═════ Source material ═════
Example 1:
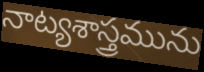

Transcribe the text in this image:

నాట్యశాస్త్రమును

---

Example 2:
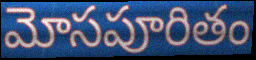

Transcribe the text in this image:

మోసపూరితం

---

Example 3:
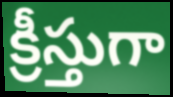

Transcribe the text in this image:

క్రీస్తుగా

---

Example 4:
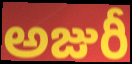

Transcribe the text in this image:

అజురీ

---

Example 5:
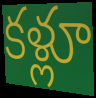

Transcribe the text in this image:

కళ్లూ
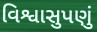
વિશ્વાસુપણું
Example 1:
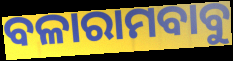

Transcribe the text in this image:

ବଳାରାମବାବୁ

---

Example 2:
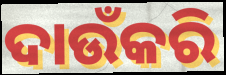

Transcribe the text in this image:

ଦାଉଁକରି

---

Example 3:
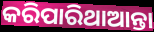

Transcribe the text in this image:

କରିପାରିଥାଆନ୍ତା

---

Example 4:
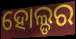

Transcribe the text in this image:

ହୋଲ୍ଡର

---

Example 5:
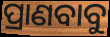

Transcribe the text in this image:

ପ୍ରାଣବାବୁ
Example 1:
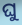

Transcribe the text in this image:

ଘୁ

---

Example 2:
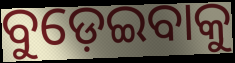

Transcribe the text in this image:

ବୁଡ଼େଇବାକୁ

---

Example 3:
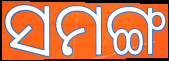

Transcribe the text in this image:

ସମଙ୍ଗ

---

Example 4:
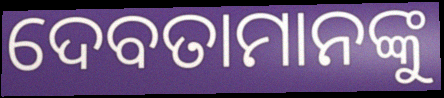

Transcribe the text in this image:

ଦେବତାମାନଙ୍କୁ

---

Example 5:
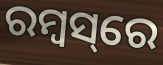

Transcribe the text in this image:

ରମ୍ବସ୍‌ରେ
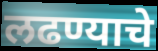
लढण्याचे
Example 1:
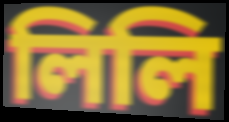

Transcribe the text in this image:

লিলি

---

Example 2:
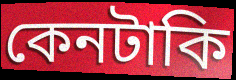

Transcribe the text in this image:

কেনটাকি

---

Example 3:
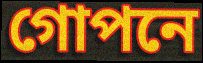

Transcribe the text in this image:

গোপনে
═════
◆ Assigned task:
Copy the data word for word and omit every picture.

◆ Written reply:
Example 1:

Transcribe the text in this image:

నాట్యశాస్త్రమును

---

Example 2:

Transcribe the text in this image:

మోసపూరితం

---

Example 3:

Transcribe the text in this image:

క్రీస్తుగా

---

Example 4:

Transcribe the text in this image:

అజురీ

---

Example 5:

Transcribe the text in this image:

కళ్లూ
વિશ્વાસુપણું
Example 1:

Transcribe the text in this image:

ବଳାରାମବାବୁ

---

Example 2:

Transcribe the text in this image:

ଦାଉଁକରି

---

Example 3:

Transcribe the text in this image:

କରିପାରିଥାଆନ୍ତା

---

Example 4:

Transcribe the text in this image:

ହୋଲ୍ଡର

---

Example 5:

Transcribe the text in this image:

ପ୍ରାଣବାବୁ
Example 1:

Transcribe the text in this image:

ଘୁ

---

Example 2:

Transcribe the text in this image:

ବୁଡ଼େଇବାକୁ

---

Example 3:

Transcribe the text in this image:

ସମଙ୍ଗ

---

Example 4:

Transcribe the text in this image:

ଦେବତାମାନଙ୍କୁ

---

Example 5:

Transcribe the text in this image:

ରମ୍ବସ୍‌ରେ
लढण्याचे
Example 1:

Transcribe the text in this image:

লিলি

---

Example 2:

Transcribe the text in this image:

কেনটাকি

---

Example 3:

Transcribe the text in this image:

গোপনে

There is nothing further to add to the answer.